Stell dir vor, die erste Wesenheit, der du romantische Gefühle entgegenbringst, die du küssen und berühren möchtest, ist ein wunderschöner, frisch gestorbener junger Drogentoter, der vor deiner Haustür liegt. Du bist fünf Jahre alt, ein dicklicher träger Junge, in dem die Seele eines zarten Mädchens steckt. Du wächst bei einer fast armen, aber ansonsten sehr liebevollen Familie (der ältere Bruder ist dein Held und Halt) in einem Arbeiter(= Problem)viertel von Madrid auf, in dem Glanz und Gloria, die du heimlich vor dem Spiegel übst, so weit entfernt scheinen wie der Horizont. Du fühlst dich in der Gesellschaft von Frauen am wohlsten und stellst gleichzeitig fest, dass du auf Männer stehst. Du machst als Teenager erste sexuelle Erfahrungen mit einem ziemlich süßen Jungen, lernst die queere Welt ein bisschen besser kennen und eigentlich ist alles ganz nice, doch da ist etwas: Du bist kein Junge, kein Mann. Du bist eine Frau. Und außerdem ist da die Gesellschaft und die “reale” Welt um dich herum: mit ihren binären Vorstellungen, ihren limitierenden Glaubenssätzen, ihrer Engstirnigkeit und ihrer Gewaltbereitschaft. Wie kann man unter diesen Voraussetzungen zum Mensch werden, der man ist, wie kann man aus dem Käfig ausbrechen, der um einen herum gezimmert wurde?
Alana S. Portero hat einen autofiktionalen Roman über ihre eigene Herkunft und das finden ihrer Identität geschrieben. Wie viel davon “wahr” ist weiß wohl nur sie selbst. Wir Lesende wissen nach der Lektüre jedenfalls ein kleines bisschen besser, wie schwierig es ist für eine Seele, die sich mit dem Gefängnis aus Fleisch, in das sie bei der Geburt hineingezwängt wurde, nicht identifizieren kann, in einer binären Welt zurechtzukommen. Der Text geht sowohl ans Herz (und das extrem) als auch an die Nieren (Triggerwarnung: Gewalt gegen Transmenschen und Homophobie). Ich habe selten einen so authentischen, einfühlsamen Roman gelesen wie diesen hier.

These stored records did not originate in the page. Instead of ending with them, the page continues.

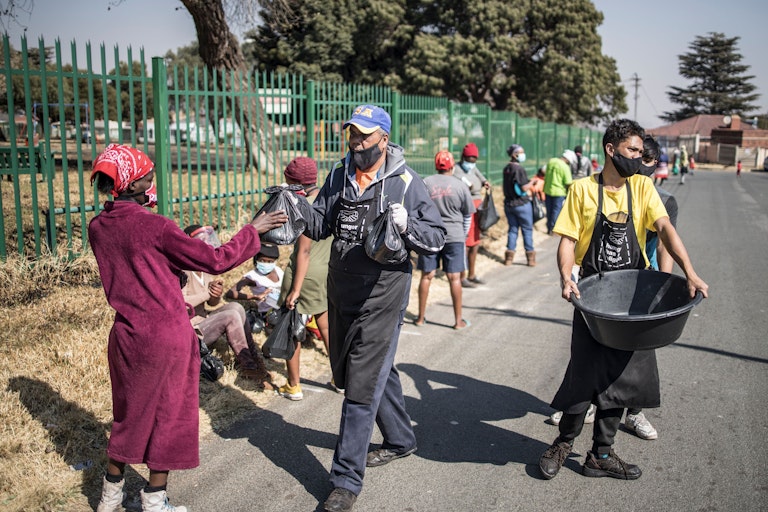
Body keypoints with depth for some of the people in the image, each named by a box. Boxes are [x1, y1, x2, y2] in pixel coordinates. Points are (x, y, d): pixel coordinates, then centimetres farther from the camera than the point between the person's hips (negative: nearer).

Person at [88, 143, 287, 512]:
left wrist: (182, 240, 13)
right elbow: (215, 261, -14)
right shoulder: (153, 225, -18)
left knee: (130, 412, 23)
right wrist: (253, 230, -4)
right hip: (166, 335, -6)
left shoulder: (98, 228, 2)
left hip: (128, 334, 6)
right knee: (168, 413, 11)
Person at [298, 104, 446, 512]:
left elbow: (436, 239, -7)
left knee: (362, 386, -5)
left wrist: (407, 225, -26)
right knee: (376, 371, 21)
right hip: (340, 294, 6)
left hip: (381, 298, -6)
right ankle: (400, 439, 43)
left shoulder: (406, 183, -8)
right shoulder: (339, 176, 7)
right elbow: (320, 225, 11)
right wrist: (298, 207, -9)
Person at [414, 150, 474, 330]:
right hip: (454, 237, -1)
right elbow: (468, 215, 7)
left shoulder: (426, 183, -2)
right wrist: (463, 234, 20)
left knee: (427, 276, 8)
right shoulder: (460, 186, -1)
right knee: (454, 278, 3)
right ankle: (458, 320, 9)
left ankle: (421, 317, 17)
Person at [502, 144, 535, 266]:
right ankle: (530, 257, 10)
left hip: (508, 204, 7)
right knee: (527, 229, 5)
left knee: (512, 229, 12)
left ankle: (509, 257, 10)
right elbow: (524, 188, -20)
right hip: (521, 204, -7)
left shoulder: (506, 169, 7)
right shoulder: (519, 169, -17)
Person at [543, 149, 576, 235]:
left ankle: (549, 228, 23)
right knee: (556, 211, 5)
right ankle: (552, 229, 10)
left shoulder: (550, 161, 2)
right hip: (559, 192, -6)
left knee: (549, 210, 15)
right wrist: (569, 193, -3)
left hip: (547, 190, 6)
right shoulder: (565, 167, -17)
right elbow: (568, 183, -16)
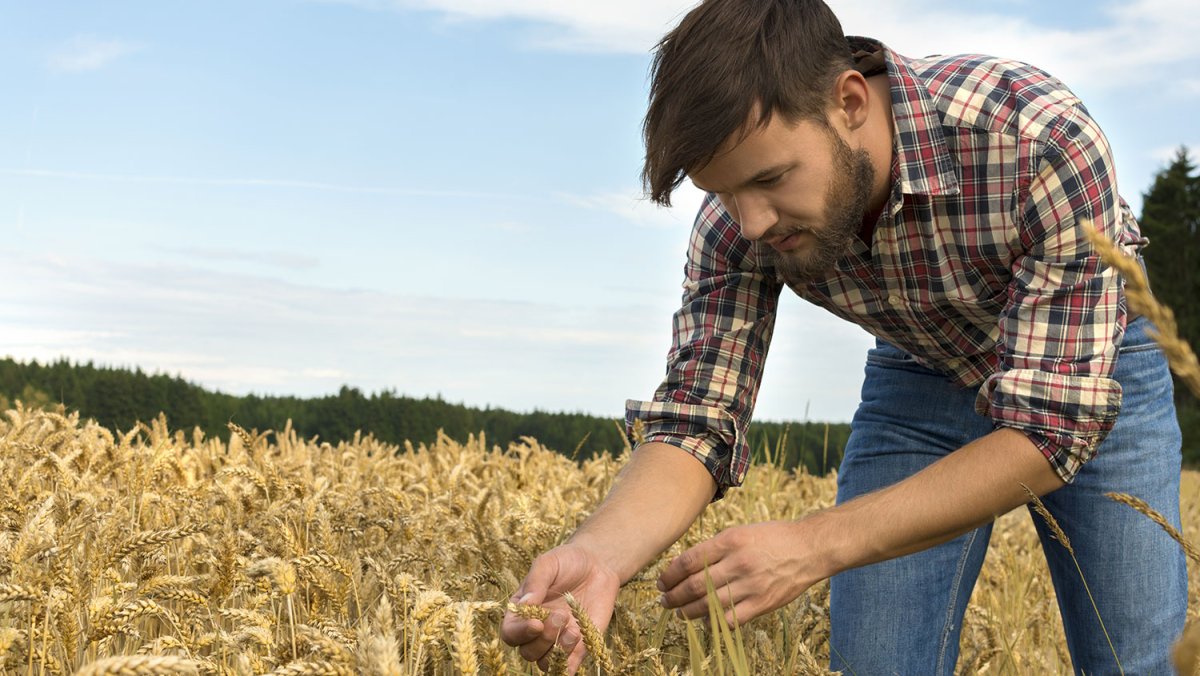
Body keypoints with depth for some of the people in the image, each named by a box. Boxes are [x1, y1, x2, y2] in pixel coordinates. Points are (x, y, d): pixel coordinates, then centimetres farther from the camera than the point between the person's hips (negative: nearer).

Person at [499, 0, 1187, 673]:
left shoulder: (1043, 139, -39)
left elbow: (1052, 426, -39)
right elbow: (697, 419, -24)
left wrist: (812, 546, -47)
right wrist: (600, 554, -46)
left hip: (1094, 375, -2)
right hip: (919, 373, 2)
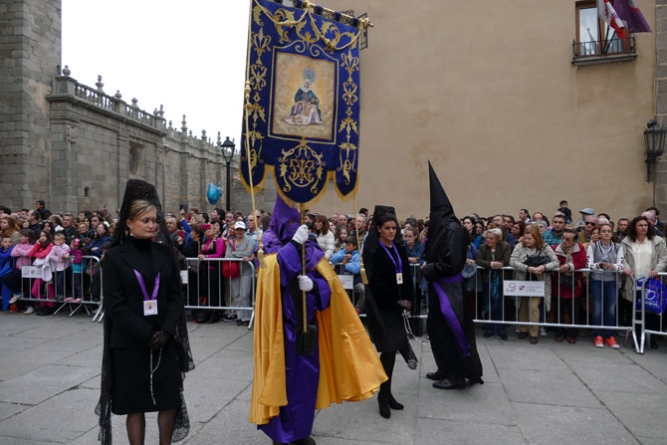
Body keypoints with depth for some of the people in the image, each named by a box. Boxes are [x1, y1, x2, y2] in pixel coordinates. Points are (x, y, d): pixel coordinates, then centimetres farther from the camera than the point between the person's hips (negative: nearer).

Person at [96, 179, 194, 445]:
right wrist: (146, 334, -14)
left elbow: (175, 296, 3)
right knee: (136, 403, 8)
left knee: (170, 400, 9)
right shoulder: (114, 257, -5)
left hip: (164, 341, 3)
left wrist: (166, 331, -10)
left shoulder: (164, 253, 4)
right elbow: (114, 305, -9)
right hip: (130, 343, -3)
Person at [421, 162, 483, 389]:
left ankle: (457, 375, 16)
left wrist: (427, 270, -12)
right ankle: (446, 369, 31)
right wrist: (427, 266, 2)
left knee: (450, 331, 1)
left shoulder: (452, 230, -19)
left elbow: (452, 264, -24)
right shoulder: (440, 227, 9)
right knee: (436, 329, 17)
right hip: (439, 288, 10)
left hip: (449, 289, -10)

Auch bezüglich seiner poetischen Sprache ist dieser Roman einer, der in Erinnerung bleibt im Einheitsbrei. Die Ich-Erzählerin baut sich einen mythologisch-märchenhaften Überbau, den sie ihrer Umwelt, ihrem Viertel und den Menschen, die es bewohnen, überstülpt. Es gibt Aphroditen, Circen, Nymphen und vieles mehr. Sie alle helfen ihr, die Welt um sie herum erträglicher zu machen. Die Ich-Erzählerin nennt queere Menschen “Bewohner unseres Waldes” und ich musste fast weinen, als ich das gelesen habe, denn es hat mich mitten ins Herz getroffen.
Ich empfinde eine tiefe Dankbarkeit dafür, dieses Buch gelesen zu haben. Es hat mich einfach erfüllt und während der Lektüre war ich komplett bei der Ich-Erzählerin. Ich habe endlich mal in Ansätzen das empfunden, was Transpersonen empfinden müssen. Diese Zerrissenheit, dieses Zwischen-den-Stühlen-sein-und-nie-ganz-den-richtigen-Platz-finden. Eine Lektüre, mir der ihr eure Zeit zu 100% nicht verschwendet - Ehrenwort. Ganz, ganz toll! Aus dem Spanischen übersetzt von Christiane Quandt.